TASK STATEMENT: Could you copy out, character for character, the part of the records that opens with the line containing "panneau avec les marques MTV et le…" and closes with the line containing "Mentions Légales", including both of those lines?

INFORMATION GIVEN:
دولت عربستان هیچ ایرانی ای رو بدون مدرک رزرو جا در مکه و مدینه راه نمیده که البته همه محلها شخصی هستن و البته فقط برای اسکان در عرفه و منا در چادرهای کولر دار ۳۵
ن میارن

* * *

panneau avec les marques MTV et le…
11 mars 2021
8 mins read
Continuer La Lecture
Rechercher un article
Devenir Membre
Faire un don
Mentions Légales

RESULT OF THE EXERCISE:
panneau avec les marques MTV et le…
11 mars 2021
8 mins read
Continuer La Lecture
Rechercher un article
Devenir Membre
Faire un don
Mentions Légales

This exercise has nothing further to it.